▶ Extracted entries
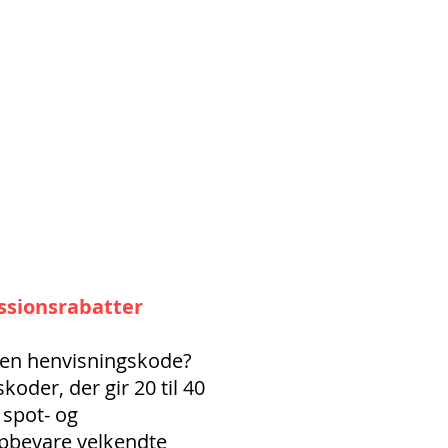
ssionsrabatter
r en henvisningskode?
oder, der gir 20 til 40
 spot- og
ppbevare velkendte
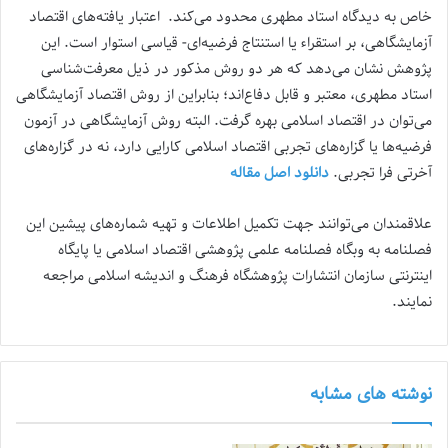
خاص به دیدگاه استاد مطهری محدود می‌کند. اعتبار یافته‌های اقتصاد
آزمایشگاهی، بر استقراء یا استنتاج فرضیه‌ای- قیاسی استوار است. این
پژوهش نشان می‌دهد که هر دو روش مذکور در ذیل معرفت‌شناسی
استاد مطهری، معتبر و قابل دفاع‌اند؛ بنابراین از روش اقتصاد آزمایشگاهی
می‌توان در اقتصاد اسلامی بهره گرفت. البته روش آزمایشگاهی در آزمون
فرضیه‌ها یا گزاره‌های تجربی اقتصاد اسلامی کارایی دارد، نه در گزاره‌های
آخرتی فرا تجربی.
دانلود اصل مقاله
علاقمندان می‌توانند جهت تکمیل اطلاعات و تهیه شماره‌های پیشین این
فصلنامه به وبگاه فصلنامه علمی پژوهشی اقتصاد اسلامی یا پایگاه
اینترنتی سازمان انتشارات پژوهشگاه فرهنگ و اندیشه اسلامی مراجعه
نمایند.
نوشته های مشابه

▶ Your task
Write the listing above out again exactly, but not the images it holds.

▶ Output of the task
ssionsrabatter
r en henvisningskode?
oder, der gir 20 til 40
 spot- og
ppbevare velkendte
خاص به دیدگاه استاد مطهری محدود می‌کند. اعتبار یافته‌های اقتصاد
آزمایشگاهی، بر استقراء یا استنتاج فرضیه‌ای- قیاسی استوار است. این
پژوهش نشان می‌دهد که هر دو روش مذکور در ذیل معرفت‌شناسی
استاد مطهری، معتبر و قابل دفاع‌اند؛ بنابراین از روش اقتصاد آزمایشگاهی
می‌توان در اقتصاد اسلامی بهره گرفت. البته روش آزمایشگاهی در آزمون
فرضیه‌ها یا گزاره‌های تجربی اقتصاد اسلامی کارایی دارد، نه در گزاره‌های
آخرتی فرا تجربی.
دانلود اصل مقاله
علاقمندان می‌توانند جهت تکمیل اطلاعات و تهیه شماره‌های پیشین این
فصلنامه به وبگاه فصلنامه علمی پژوهشی اقتصاد اسلامی یا پایگاه
اینترنتی سازمان انتشارات پژوهشگاه فرهنگ و اندیشه اسلامی مراجعه
نمایند.
نوشته های مشابه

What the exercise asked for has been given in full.